Прасковья Петровна полезла в карман, достала и развернула белую с красной полосой бумагу:

— Вот, Хохлов подписал. — Она насупилась и, не выдержав, спросила: — Как Павлуша-то? Шибко плохой?

— Ну что вы, Прасковья Петровна…

— Я понимаю, доктор. Ежели бы не плохой, так нешто стали бы меня «молнией» вызывать.

Голубев помедлил, взглянув на Прасковью Петровну. Она стояла выпрямившись, обхватив узелок обеими руками. Из-под черного полушалка выбился седой волос и блестел на свету.

— Ваш сын, Прасковья Петровна, совершил героический поступок — спас утопающего товарища, но сам при этом простудился. Болезнь у него тяжелая, но надежда на спасение есть.

И Голубев рассказал обо всем.

Прасковья Петровна не проронила ни слезинки, только плотно сжала губы и большими натруженными руками все мяла узелок, все мяла, будто искала что-то и не могла найти.

— К нему-то можно? — спросила она.

— Только вы его, пожалуйста, не расстраивайте.

— Постараюсь.

Голубев все-таки решил пойти в палату, подготовить больного.

Сухачев лежал высоко на подушках. После пункции ему стало лучше, дышал он ровнее.

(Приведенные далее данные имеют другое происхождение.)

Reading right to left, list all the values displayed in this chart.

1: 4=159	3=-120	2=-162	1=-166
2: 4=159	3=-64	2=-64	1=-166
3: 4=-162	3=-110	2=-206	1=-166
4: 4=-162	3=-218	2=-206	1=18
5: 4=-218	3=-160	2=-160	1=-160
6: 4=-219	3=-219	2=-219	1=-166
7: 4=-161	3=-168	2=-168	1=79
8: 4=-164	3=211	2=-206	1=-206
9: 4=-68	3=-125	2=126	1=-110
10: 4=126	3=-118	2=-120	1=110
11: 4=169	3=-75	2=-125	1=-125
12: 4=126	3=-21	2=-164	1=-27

— Как, Павлуша, себя чувствуешь?

Сухачев ответил не сразу, неохотно:

— Ничего.

— А я тебя порадовать хочу. К тебе…

Голубев не успел договорить. Сухачев вздрогнул, открыл рот, точно собирался крикнуть, но не крикнул, только прошептал еле слышно:

— Ма-ма…

— Лежи, Павлуша. Ложись, мой родной. Прасковья Петровна большими, надежными руками взяла сына за плечи, осторожно уложила на подушки, наклонилась, поцеловала. Несколько минут они разглядывали друг друга и ни о чем не говорили…

Прасковья Петровна вышла из палаты через сорок минут. Голубев посмотрел на часы. Никто не знал, о чем она говорила с сыном. Вид у нее был усталый, как после тяжелой работы. Черный полушалок свалился на плечи, и один конец тащился по полу. Она подошла к Голубеву и сказала:

— Так операцию-то, доктор, делайте. Он согласился.

— Правда, Прасковья Петровна? Ну, вот и хорошо!

Прасковья Петровна прикрыла лицо широкой рукой, между пальцами просочилась слезинка и медленно покатилась в рукав.